Data items
* * * * *
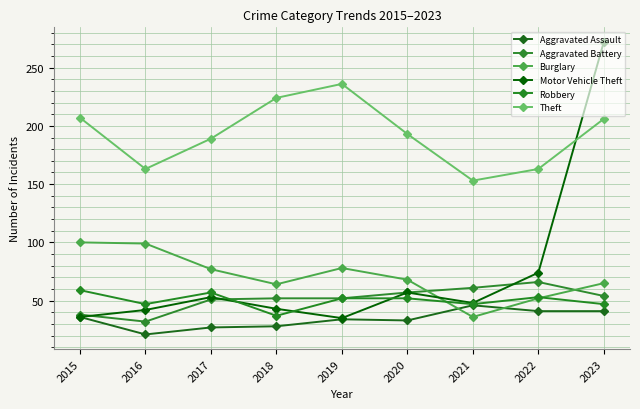

What is the difference between the Burglary values at 2018 and 2019?

14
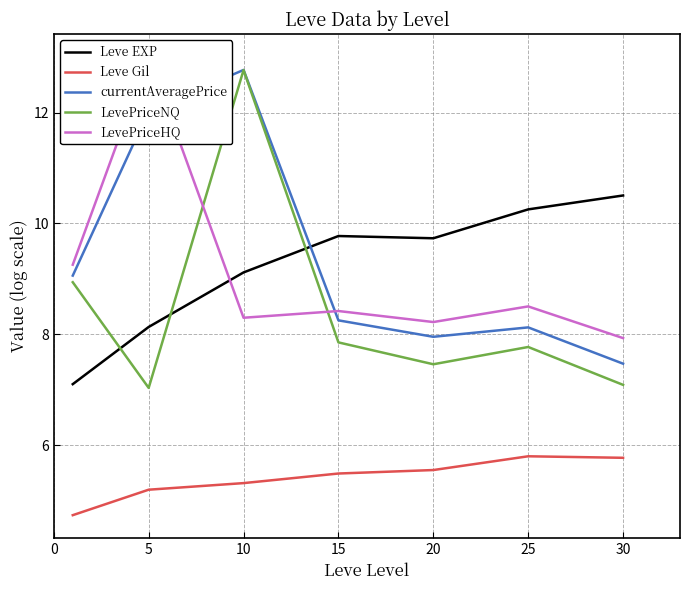

Where is the first local maximum for Leve Gil?

25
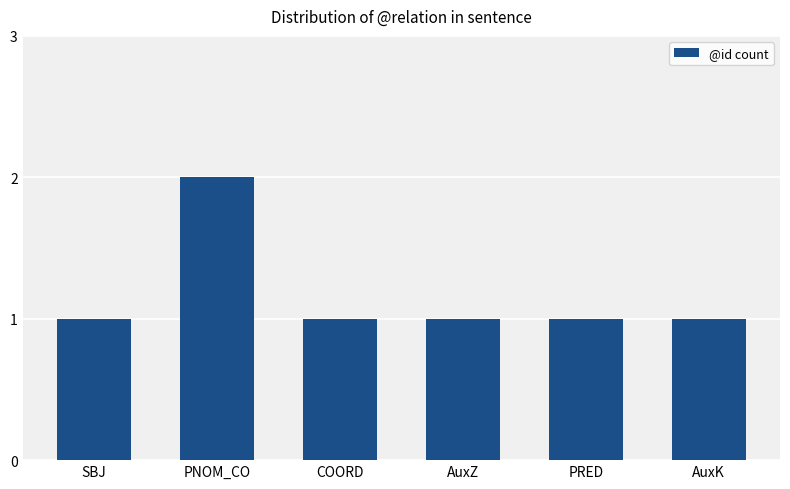

How many bars are there in total?

6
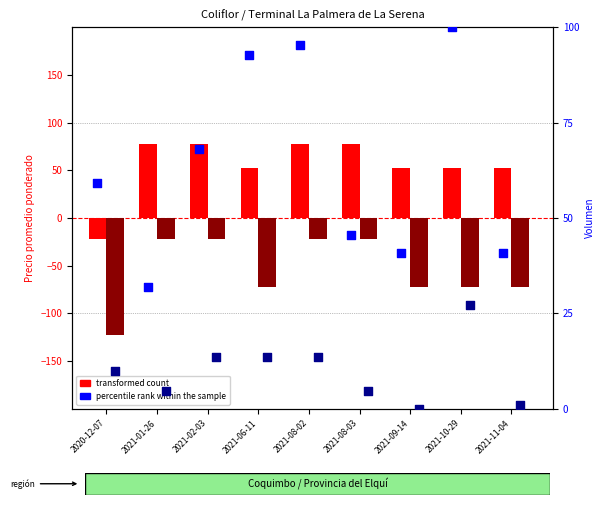

Which series contains the highest Y value?

percentile rank (Primera)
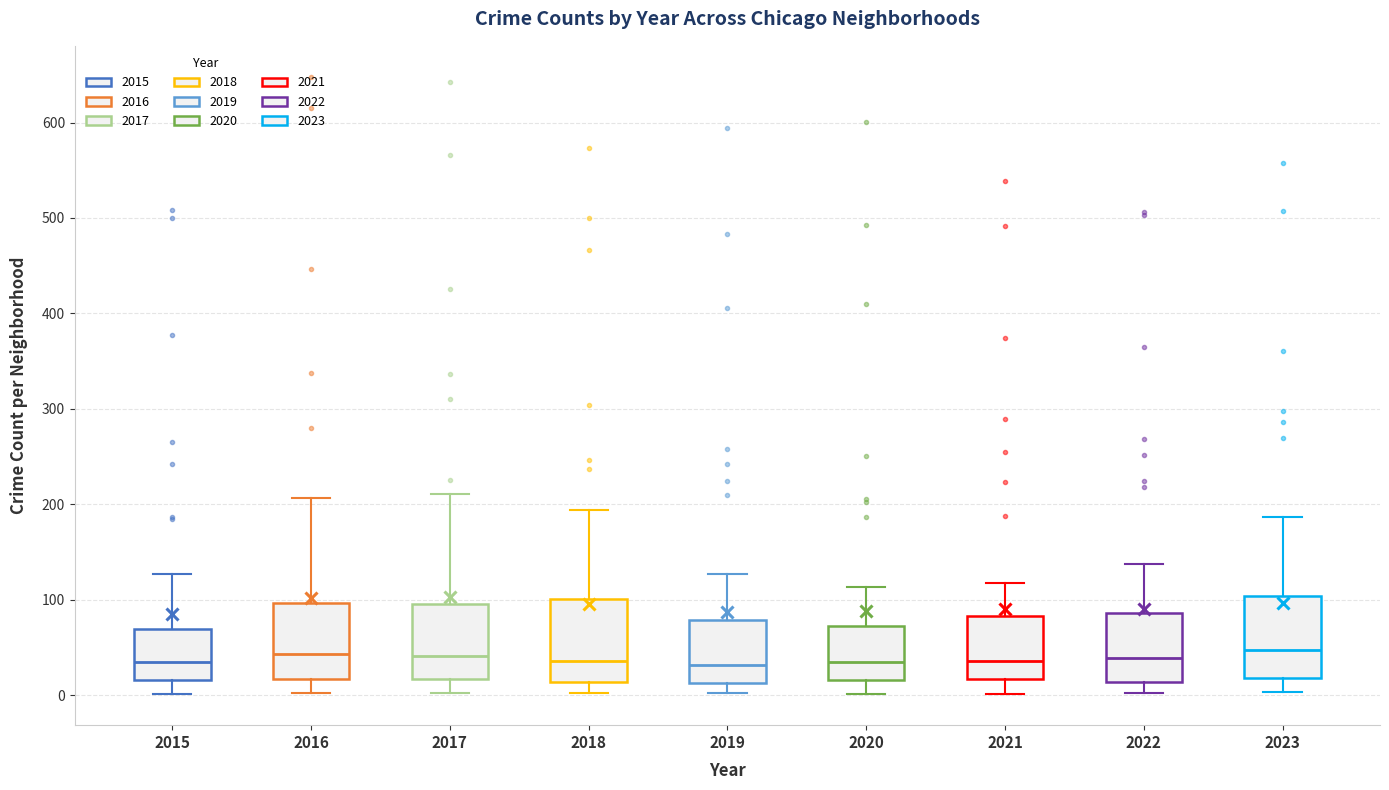

Reading left to right, read every box against the y-axis: the position of its median line, the range the box covers, and the ends of its whiskers. The values are not printed on the chart, so give them approximately, as read against the axis.

2015: median 40, box 20 to 70, whiskers 0 to 130
2016: median 40, box 20 to 100, whiskers 0 to 210
2017: median 40, box 20 to 100, whiskers 0 to 210
2018: median 40, box 10 to 100, whiskers 0 to 190
2019: median 30, box 10 to 80, whiskers 0 to 130
2020: median 40, box 20 to 70, whiskers 0 to 110
2021: median 40, box 20 to 80, whiskers 0 to 120
2022: median 40, box 10 to 90, whiskers 0 to 140
2023: median 50, box 20 to 100, whiskers 0 to 190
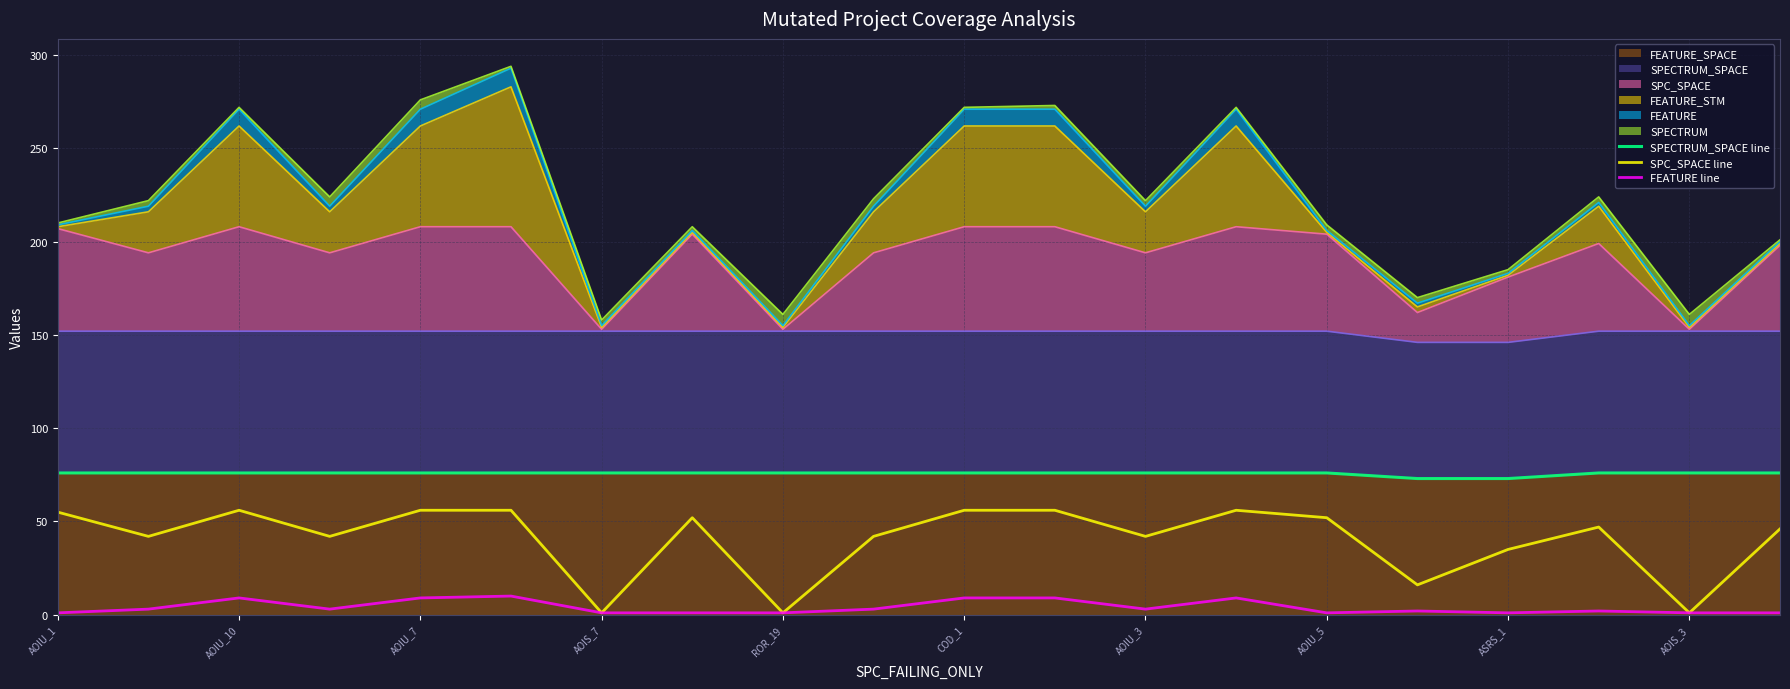

Which series has the largest total across all categories?

SPECTRUM_SPACE line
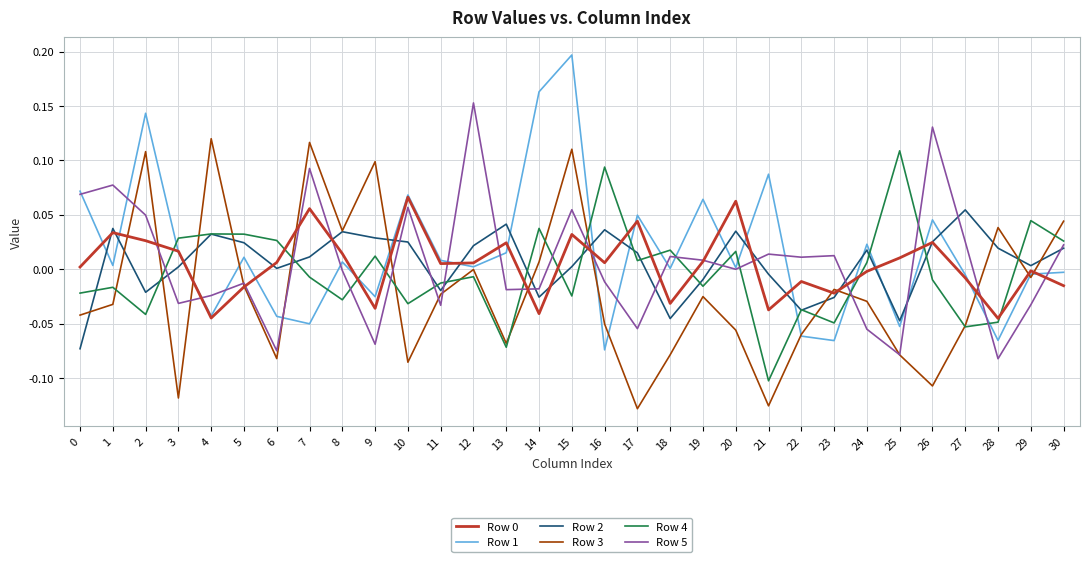

At which category is the sum across all series the highest?

15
* * * * *
Copy out the data items above line for line, leaving out the pictures.

▶ [REPLY TO THE TASK]:
What is the difference between the Burglary values at 2018 and 2019?

14

Where is the first local maximum for Leve Gil?

25

How many bars are there in total?

6

Which series contains the highest Y value?

percentile rank (Primera)

Reading left to right, read every box against the y-axis: the position of its median line, the range the box covers, and the ends of its whiskers. The values are not printed on the chart, so give them approximately, as read against the axis.

2015: median 40, box 20 to 70, whiskers 0 to 130
2016: median 40, box 20 to 100, whiskers 0 to 210
2017: median 40, box 20 to 100, whiskers 0 to 210
2018: median 40, box 10 to 100, whiskers 0 to 190
2019: median 30, box 10 to 80, whiskers 0 to 130
2020: median 40, box 20 to 70, whiskers 0 to 110
2021: median 40, box 20 to 80, whiskers 0 to 120
2022: median 40, box 10 to 90, whiskers 0 to 140
2023: median 50, box 20 to 100, whiskers 0 to 190

Which series has the largest total across all categories?

SPECTRUM_SPACE line

At which category is the sum across all series the highest?

15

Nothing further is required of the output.